Breathe into that space. And give me one of these phrases-- or some which come to mind naturally:
Happy days, thanks to youfor doing your best today.
"I am allowed to rest."
I am thankful to-- and see what one little thing will come to me. Something simple, maybe: a hot cup of something, some sunshine, a favour taken.
The expression of gratitude does not involve huge gestures. Even the minutest of things, observed with attention, are softly radiant.
Rejuvenating Visualization
Now imagine you are away, to some place where you would think of peace.
It is after dusk in a forest that you are in. The trees are high and straight, their branches webbed with the last fibres of daylight. The air is clean and cool--it reeks of earth and pine and possibility something.
You are sitting down upon soft ground, which is at the foot of a big tree, and its bark is warm upon your back, and its roots are fixed up. The sky is darkening over your head, growing from lavender to indigo. The stars are coming one, two, three,-- gently, silently-- like an old friend overcoming his fatigue and settling down to his seat.
You have nothing to be here alone, and you are not at all disturbed. The woods are alive, with a low quiet attentiveness menacing--the murmur of some bird far away, the beating of your own heart.
Have the sense of being filled, gradually, with a kind of stillness of a sort you could call--or even quiet joy. It passes out of the earth under you through your body, and settles in your chest like a flaming ember: warm, slow, living.
This is restoration. Not the contrary of fatigue, but something deeper, a recollection of your wholeness.
Gentle Return
When you will, gradually, you had better start to grope your way back. Be aware of the body weight. The feel of the surface of your sitting or lying. The air that surrounds you is too hot.
- Wiggle your fingers... then your toes... mother, very slowly.
- Breath in once more-- fill--and exalt it, with a long, slow sigh.
- And when you are ready, you can open your eyes gently, letting the light come slowly in. There's no rush.
- Welcome back. The night is yet against you, and is calm and slow.
Get More Deep Sleep in Just 5 Minutes With These Meditations
After Your Meditation
The process of coming out of stillness should be approached with as much gentleness as the act itself. Instead of rushing to the next object, see if any of these silent exercises will help you feel better: open a journal and write down one word or phrase to describe how you feel - there are no right or wrong responses, and you do not necessarily need any complete sentences. Or get yourself a cup of herbal tea, chamomile, lemon balm or passionflower, or some such, classy evening playfellows, and hold the cup of herbal tea with both hands, just noticing it. Or just sit and stay a minute or two and do nothing at all. And make the silence as long as you desire.

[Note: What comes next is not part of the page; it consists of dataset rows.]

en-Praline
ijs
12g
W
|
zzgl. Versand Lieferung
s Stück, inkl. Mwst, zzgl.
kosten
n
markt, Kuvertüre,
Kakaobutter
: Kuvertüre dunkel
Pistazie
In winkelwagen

You Gave Yourself a Gift Tonight
In a society where this equates worth with productivity, the act of stopping to have a breath, to experience, to become soft, is very radical in silence. Rest is not the reward you get when you have done enough. Rest is the basis on which all the others are based. Tonight, you remembered that.
Take this silence with you where you are headed to sleep. Whatever it comes, it softens the edges. And know that tomorrow, when the day shall start anew with all this energy and demand, this space shall remain, in the evening light, in the swell and fall of thy own breathing, in the warm constancy of thy own heart.
Sleep well. You've earned this night.